== WHAT YOU WILL DO ==
• a. Edit the physics educator profiles by rewriting the stretch from "About Galen Pickett" through "and complex systems.", with "faculty" replaced by "staff".
• b. Continue the physics educator profiles, picking up after their final sentence.

Galen Pickett, California State University, Long Beach

Galen Pickett
California State University,
Long Beach

About Galen Pickett

Galen Pickett has been a member of the faculty of the Department of Physics and Astronomy at California State University Long Beach since 1999. He is a member of the CSU Long Beach PhysTEC and APS Bridge leadership teams and has served as the director of the undergraduate program, 2003-2016. During that period, the undergraduate program grew in both size and diversity so that now the undergraduate graduating class is annually 40-50, and the minority graduating class is 20-30, students. Dr. Pickett holds degrees from MIT (1989) and the University of Chicago (1995), and studies self-assembly in soft matter and complex systems.

Monica Plisch, APS

Monica Plisch
American Physical Society


About Monica Plisch

Monica Plisch serves as the Director of Education and Diversity at the American Physical Society (APS) in College Park, Maryland. She is a co-PI on the Physics Teacher Education Coalition (PhysTEC) project and a member of the National Task Force on Teacher Education in Physics. She also leads initiatives to improve mentoring and ethics education and to develop high school lessons on contemporary physics.

Before coming to the APS, Plisch led education programs at a NSF funded center at Cornell University, where she developed programs on nanotechnology for undergraduate students and physics teachers. Plisch completed her doctoral studies in physics (nanomagnetics) at Cornell University. She enjoys competitive rowing and running.

Chris Porter, OSU

Chris Porter
Ohio State University


About Chris Porter

Chris Porter is a Postdoctoral Researcher in The Ohio State University’s Physics Education Research Group, and an Academic Mentor with the OSU Physics M.S. – Ph.D. Bridge Program, in Columbus, Ohio. Dr. Porter and the entire OSU Physics Bridge Program share the APS goals of increasing the number of advanced degrees awarded to members of groups underrepresented in physics and improving the quality of graduate physics education in general. His current interests are graduate-level physics education research, and applications of smartphone-based virtual reality to STEM education.

Dr. Porter obtained an undergraduate degree from Universitaet Leipzig, in Leipzig, Germany, and received his Ph. D. from the Ohio State University in Condensed Matter Theory. Prior to joining the OSU bridge program, Dr. Porter was a Visiting Professor of Physics at Otterbein University in Westerville, Ohio, and a Visiting Researcher at Trinity College Dublin in Dublin, Ireland. He has also worked in the private sector for a number of publishers, notably contributing to Eric Mazur’s Principles and Practice of Physics, and serving as a Director of Digital Content for McGraw Hill Education.

Dr. Porter is married to biochemist Nicole Hoefer, and they have two brilliant daughters.

== SOURCE DATA ==
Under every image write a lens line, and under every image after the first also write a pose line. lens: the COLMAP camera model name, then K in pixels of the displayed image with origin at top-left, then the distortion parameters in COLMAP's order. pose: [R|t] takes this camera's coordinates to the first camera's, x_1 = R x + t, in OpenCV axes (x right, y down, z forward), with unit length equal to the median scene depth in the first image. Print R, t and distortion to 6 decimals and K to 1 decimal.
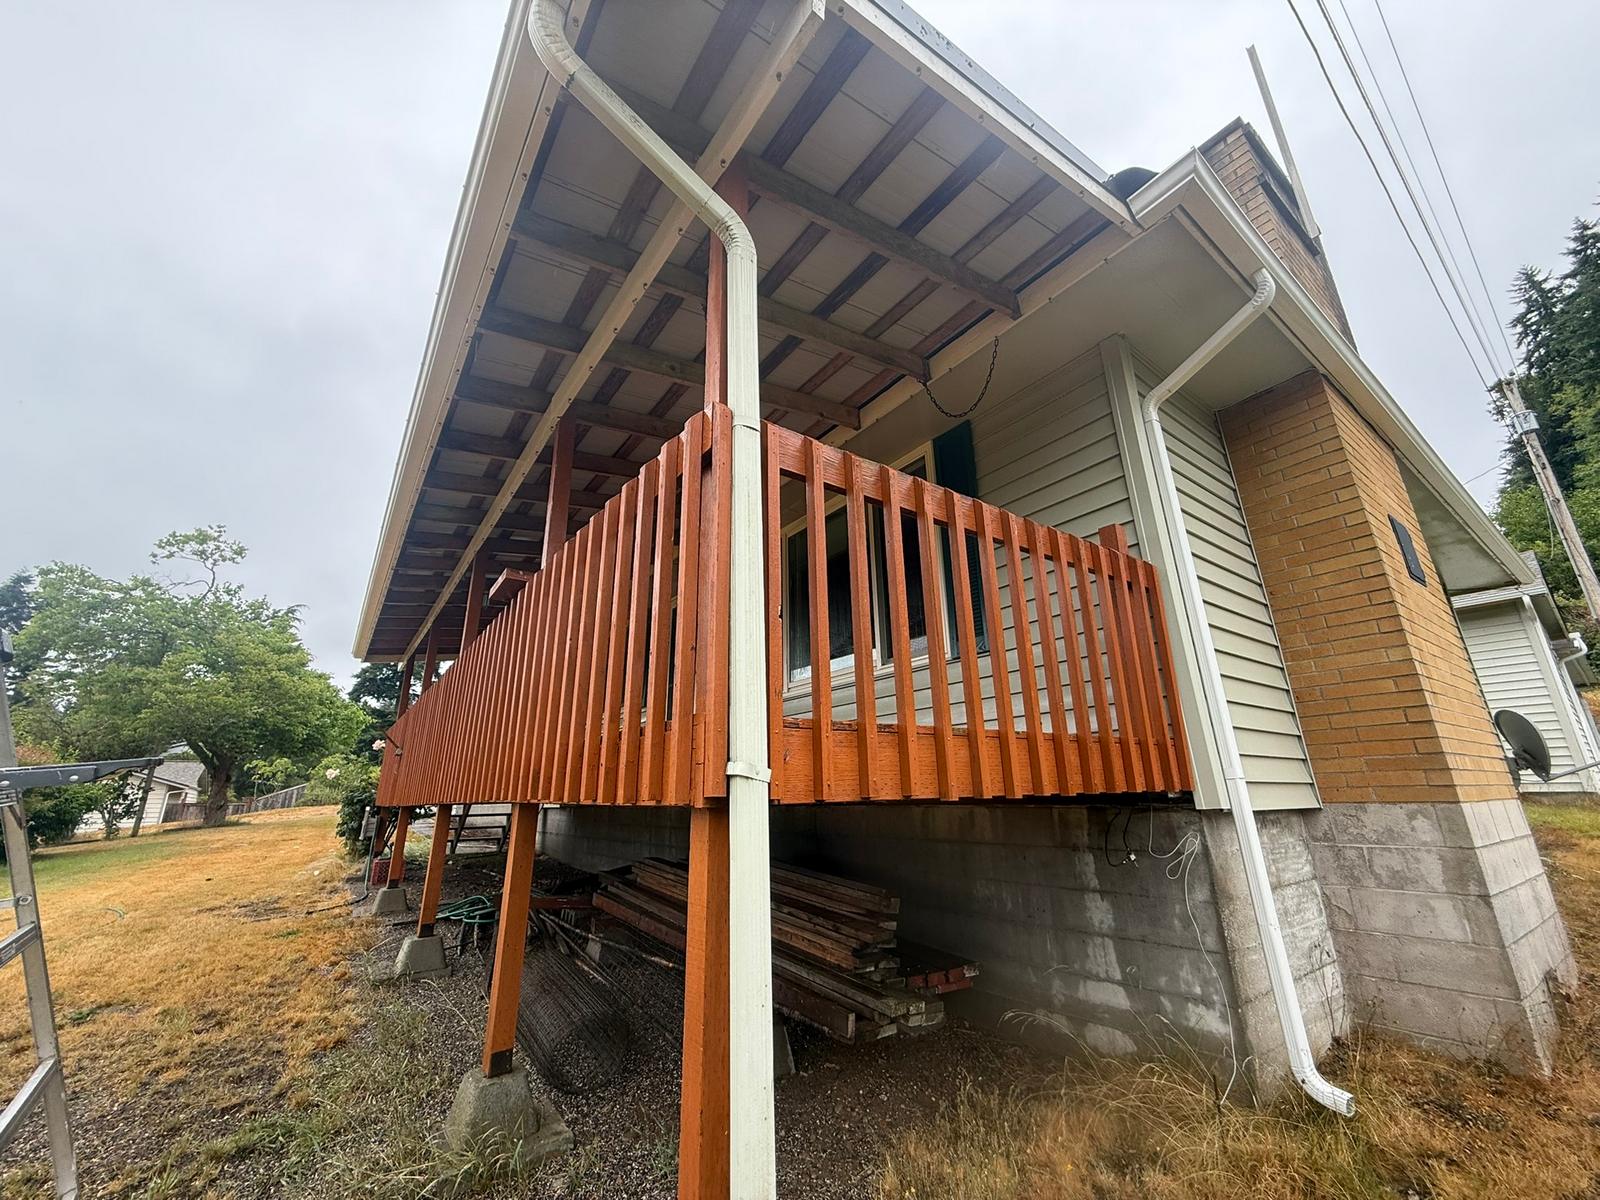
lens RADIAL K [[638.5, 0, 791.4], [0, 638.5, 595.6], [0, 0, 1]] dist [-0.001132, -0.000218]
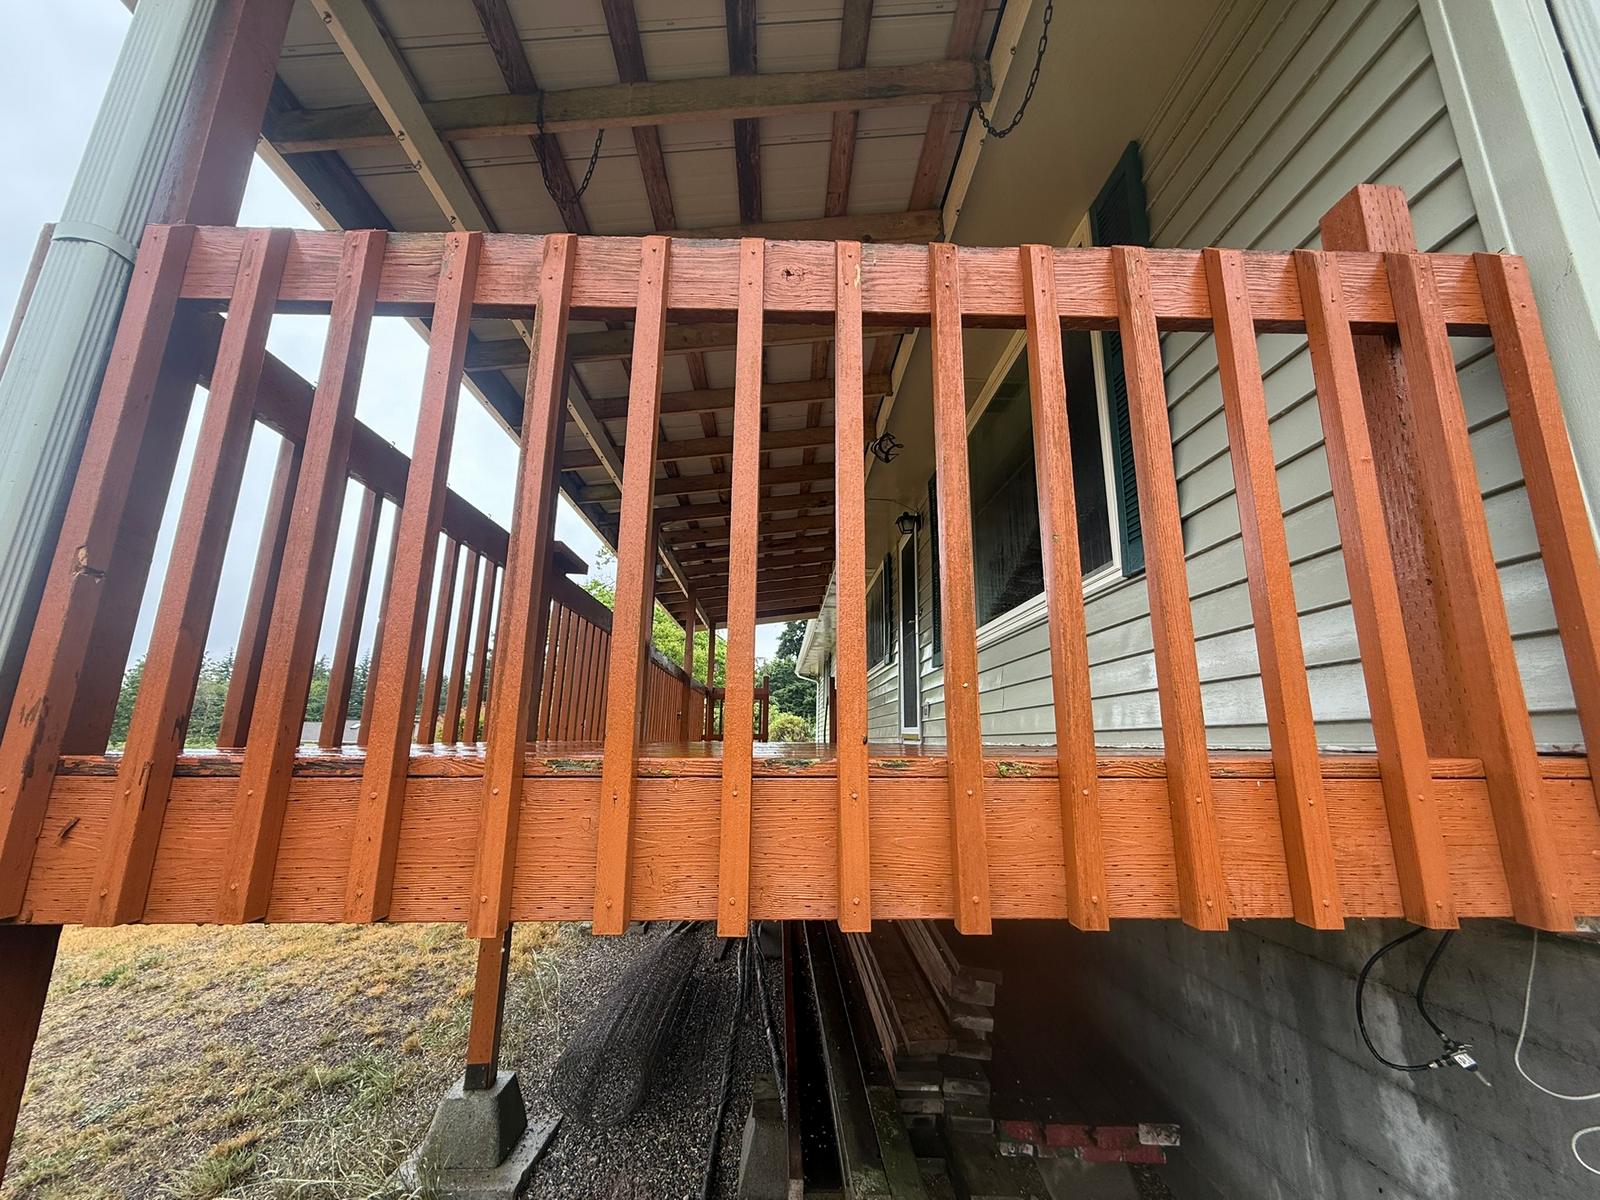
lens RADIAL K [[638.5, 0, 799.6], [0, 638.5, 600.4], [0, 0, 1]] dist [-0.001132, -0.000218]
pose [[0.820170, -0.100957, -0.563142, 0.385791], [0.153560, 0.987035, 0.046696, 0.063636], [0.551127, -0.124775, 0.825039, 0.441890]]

== RESPONSES ==
• a.
About Galen Pickett

Galen Pickett has been a member of the staff of the Department of Physics and Astronomy at California State University Long Beach since 1999. He is a member of the CSU Long Beach PhysTEC and APS Bridge leadership teams and has served as the director of the undergraduate program, 2003-2016. During that period, the undergraduate program grew in both size and diversity so that now the undergraduate graduating class is annually 40-50, and the minority graduating class is 20-30, students. Dr. Pickett holds degrees from MIT (1989) and the University of Chicago (1995), and studies self-assembly in soft matter and complex systems.

• b.
Julie Posselt, University of Southern California

Julie Posselt
University of Southern California


About Julie Posselt

Julie Posselt is Assistant Professor of Education at the University of Southern California. Using sociological and organizational theory, her work investigates institutionalized inequities in selective sectors of higher education— especially graduate education, STEM fields, and elite undergraduate institutions. She focuses in particular on how faculty and administrators negotiate longstanding practices and cultural norms in order to better identify talent and educate students in a changing society. Dr. Posselt is the author of Inside Graduate Admissions: Merit, Diversity, and Faculty Gatekeeping (Harvard University Press, 2016), an award-winning ethnographic comparative study of faculty decision making in doctoral admissions. Her research is also published in the American Educational Research Journal, Journal of Higher Education, Annual Review of Sociology, and Research in Higher Education, among others. Her work has also been highlighted in Science, The Atlantic, The New York Times, and The Huffington Post, among others. A member of the editorial review boards for the Journal of Higher Education and Journal of Diversity in Higher Education, her current research is funded by the Mellon Foundation and National Science Foundation. She received her Ph.D. from the University of Michigan and was a National Academy of Education/ Spencer Foundation postdoctoral fellow. Recently, Posselt was honored with the 2018 American Educational Research Association Early Career Award and 2017 Association for the Study of Higher Education Early Career Award.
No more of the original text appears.